SMARCB1 deletion in atypical teratoid rhabdoid tumors results in human endogenous retrovirus K (HML-2) expression

• Published in: Scientific reports Vol. 11; no. 1; p. 12893
• Main Authors: Doucet-O’Hare, Tara T., DiSanza, Brianna L., DeMarino, Catherine, Atkinson, Abigail L., Rosenblum, Jared S., Henderson, Lisa J., Johnson, Kory R., Kowalak, Jeffrey, Garcia-Montojo, Marta, Allen, Sariah J., Orr, Brent A., Santi, Mariarita, Wang, Tongguang, Fathi, Saeed, Lee, Myoung Hwa, Sampson, Kevon, Li, Wenxue, Zhuang, Zhengping, Nath, Avindra
• Format: Journal Article
• Language: English
• Published: London Nature Publishing Group 18.06.2021; Nature Publishing Group UK; Nature Portfolio
• Subjects: Cell death; Cell proliferation; Central nervous system; Chromatin; CRISPR; Gene deletion; Genomes; Immunoprecipitation; MAP kinase; Myc protein; Neural stem cells; Pluripotency; siRNA; Stem cells; Tumor suppressor genes; Tumorigenesis; Tumors
• ISSN: 2045-2322; 2045-2322
• DOI: 10.1038/s41598-021-92223-x

Abstract Atypical Teratoid Rhabdoid Tumor (AT/RT) is a rare pediatric central nervous system cancer often characterized by deletion or mutation of SMARCB1 , a tumor suppressor gene.
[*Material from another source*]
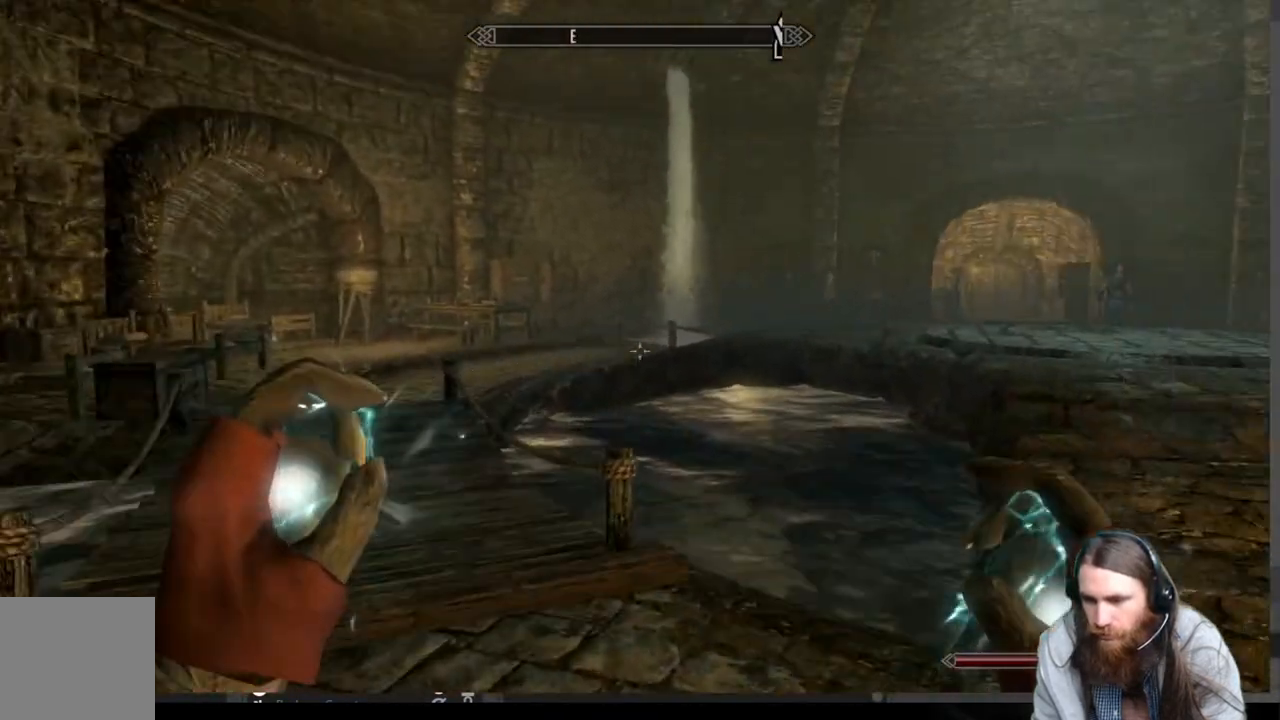
{"buttons": [], "left_stick": "up", "right_stick": "center", "events": []}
In this study, we found that SMARCB1 regulates Human Endogenous Retrovirus K (HERV-K, subtype HML-2) expression. HML-2 is a repetitive element scattered throughout the human genome, encoding several intact viral proteins that have been associated with stem cell maintenance and tumorigenesis. We found HML-2 env expression in both the intracellular and extracellular compartments in all AT/RT cell lines (n = 4) and in 95% of AT/RT patient tissues (n = 37) evaluated. SMARCB1 knock-down in neural stem cells (NSCs) led to an upregulation of HML-2 transcription. We found that SMARCB1 binds adjacent to the HML-2 promoter, repressing its transcription via chromatin immunoprecipitation; restoration of SMARCB1 expression in AT/RT cell lines significantly downregulated HML-2 expression. Further, targeted downregulation of HML-2 transcription via CRISPR-dCas9 coupled with suppressor proteins led to cellular dispersion, decreased proliferation , and cell death in vitro. HML-2 knock-down with shRNA, siRNA, and CRISPR-dCas9 significantly decreased Ras expression as measured by qRT-PCR, suggesting that HML-2 modulates MAPK/ERK signaling in AT/RT cells. Overexpression of NRAS was sufficient to restore cellular proliferation, and MYC, a transcription factor downstream of NRAS , was bound to the HERV-K LTR significantly more in the absence of SMARCB1 expression in AT/RT cells. We show a mechanism by which these undifferentiated tumors remain pluripotent, and we demonstrate that their formation is aided by aberrant HML-2 activation, which is dependent on SMARCB1 and its interaction with MYC.